Learning to make eye contact

My five-year-old is very shy, so when he meets new people he ducks his head and even if he says “hello” won’t look at the person he is meeting. My great aunt said this is rude, but I have no clue how to explain this to him. Any ideas?

Instead of telling him that he is rude, explain that it is good manners to look at the person who is greeting him, and then practice “meeting” him at home. To make it fun, be a character he knows from a story or show he watches, and teach him how to shake hands politely and say, “Hello, Doc McStuffins.” Then give him a secret task – to tell you afterward what color the person’s eyes are. This helps him focus on the other person, not himself.

 

When we are invited to dinner at someone’s home and there are wine glasses on the table, my husband, who doesn’t drink alcohol, immediately turns his glass upside down to show that he doesn’t want any. I find this embarrassing. Is it okay that he does this?

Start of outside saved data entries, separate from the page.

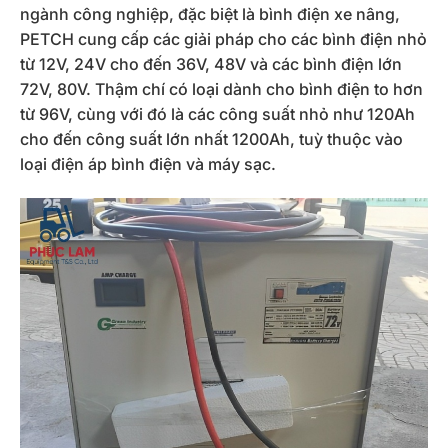
ngành công nghiệp, đặc biệt là bình điện xe nâng,
PETCH cung cấp các giải pháp cho các bình điện nhỏ
từ 12V, 24V cho đến 36V, 48V và các bình điện lớn
72V, 80V. Thậm chí có loại dành cho bình điện to hơn
từ 96V, cùng với đó là các công suất nhỏ như 120Ah
cho đến công suất lớn nhất 1200Ah, tuỳ thuộc vào
loại điện áp bình điện và máy sạc.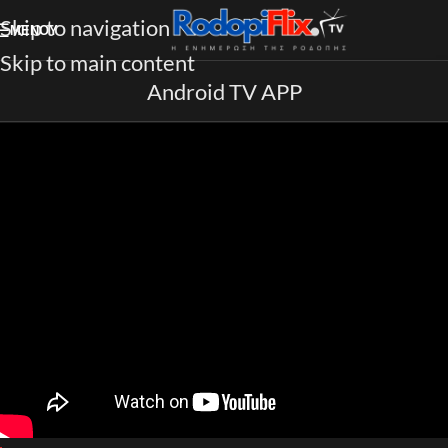
Skip to navigation
ΜΕΝΟΎ
Skip to main content
Android TV APP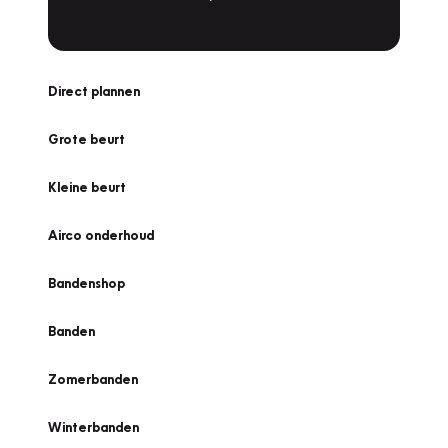
Direct plannen
Grote beurt
Kleine beurt
Airco onderhoud
Bandenshop
Banden
Zomerbanden
Winterbanden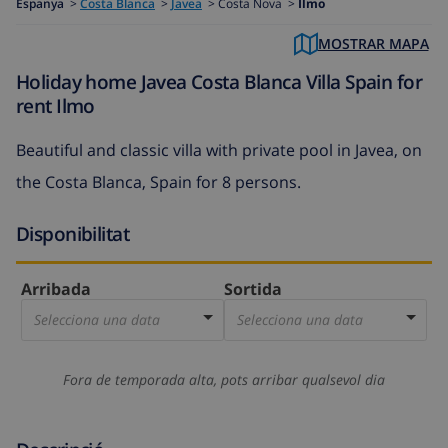
Espanya
>
Costa Blanca
>
Javea
>
Costa Nova >
Ilmo
MOSTRAR MAPA
Holiday home Javea Costa Blanca Villa Spain for
rent Ilmo
Beautiful and classic villa with private pool in Javea, on
the Costa Blanca, Spain for 8 persons.
Disponibilitat
Arribada
Sortida
Selecciona una data
Selecciona una data
Fora de temporada alta, pots arribar qualsevol dia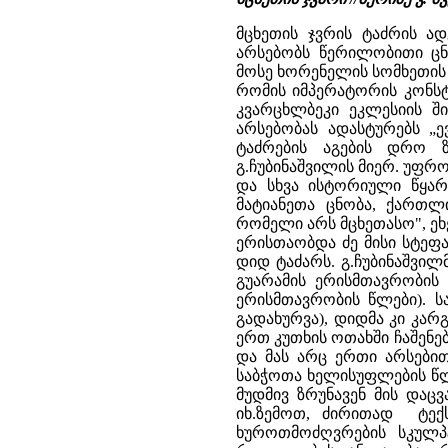
მცხეთის ჯვრის ტაძრის ად
არსებობს წერილობითი ცნო
მოსე ხორენელის სომხეთის ი
რომის იმპერატორის კონსტა
კვარცხლბეკი ეკლესიის ში
არსებობას ადასტურებს „ე
ტაძრების აგების დრო 
გ.ჩუბინაშვილის მიერ. უფ
და სხვა ისტორიული წყარო
მატიანეთა ცნობა, ქართლი
რომელი არს მცხეთასო", ეხ
ერისთაობდა ძე მისი სტეფა
დიდ ტაძარს. გ.ჩუბინაშვილმ
გუარამის ერისმთავრობის 
ერისმთავრობის წლები). ს
გადახურვა), დიდმა კი კარ
ერთ კუთხის ოთახში ჩაშენ
და მას არც ერთი არსები
საბჭოთა ხელისუფლების წლ
მუდმივ ზრუნავენ მის დაც
იხ.ზემოთ, ძირითად ტექს
ხუროთმოძღვრების სკულპ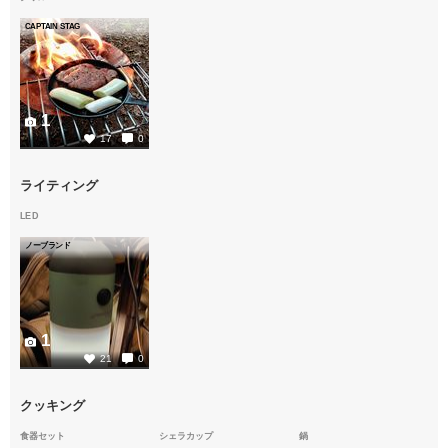
CAPTAIN STAG
1
17
0
ライティング
LED
ノーブランド
1
21
0
クッキング
食器セット
シェラカップ
鍋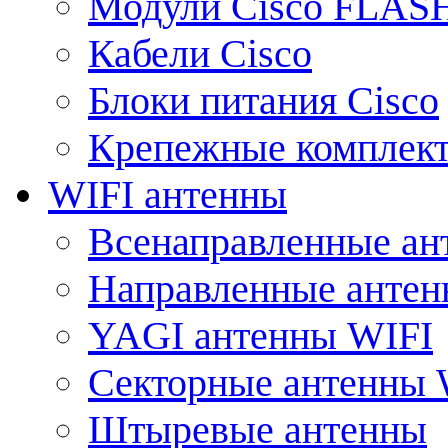
Модули Cisco FLAS
Кабели Cisco
Блоки питания Cisco
Крепежные комплек
WIFI антенны
Всенаправленные ан
Направленные анте
YAGI антенны WIFI
Секторные антенны 
Штыревые антенны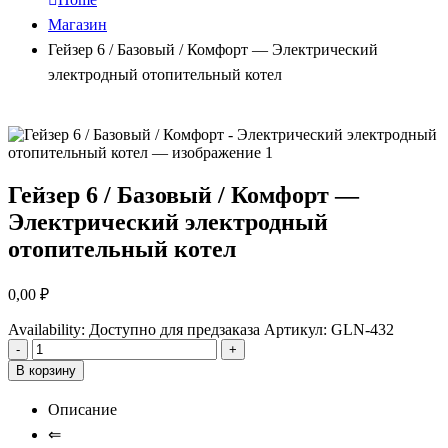
Магазин
Гейзер 6 / Базовый / Комфорт — Электрический
электродный отопительный котел
Гейзер 6 / Базовый / Комфорт —
Электрический электродный
отопительный котел
0,00
₽
Availability:
Доступно для предзаказа
Артикул:
GLN-432
-
+
В корзину
Описание
⇐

No, there is no need for him to do this because it makes a big deal announcement that he doesn’t drink. Instead, if someone is pouring, all he has to do is say, “Not today, thanks,” a statement that doesn’t sound judgmental about others who will enjoy a glass of wine.

 

Our sixteen-year-old daughter is inseparable from her cell phone. I get it, but believe there are times when she should put it down, especially at dinner. She arrives at the table and puts the phone by her place and looks at it frequently. Am I just being too critical when I ask her to remove it?

No, you are helping her understand the importance of good manners at all times. First, anything not having to do with food does not belong on the table, whether sunglasses or a cell phone. Second, when with other people, one’s attention should be on those people, not on someone sending texts. Only when one is expecting an urgent message should a cell phone be part of any meal, and that means really urgent. Otherwise, the phone should be anywhere but at the table.

 

I just put my foot in my mouth and feel awful about it, but don’t know what to do to undo what I said. I ran into someone I haven’t seen in awhile and asked her when her baby is due. She’s not pregnant.

This is a great lesson that it is better not to make comments about a person’s appearance, or ask personal questions, but it does happen, in all innocence and in a well-intentioned way. A way out of that particular comment would be to say, “Wow, you just look so great and healthy and glowing it was my first thought! Something wonderful must be happening to give you that glow and I’d love to hear about it!” And then never ask that question again!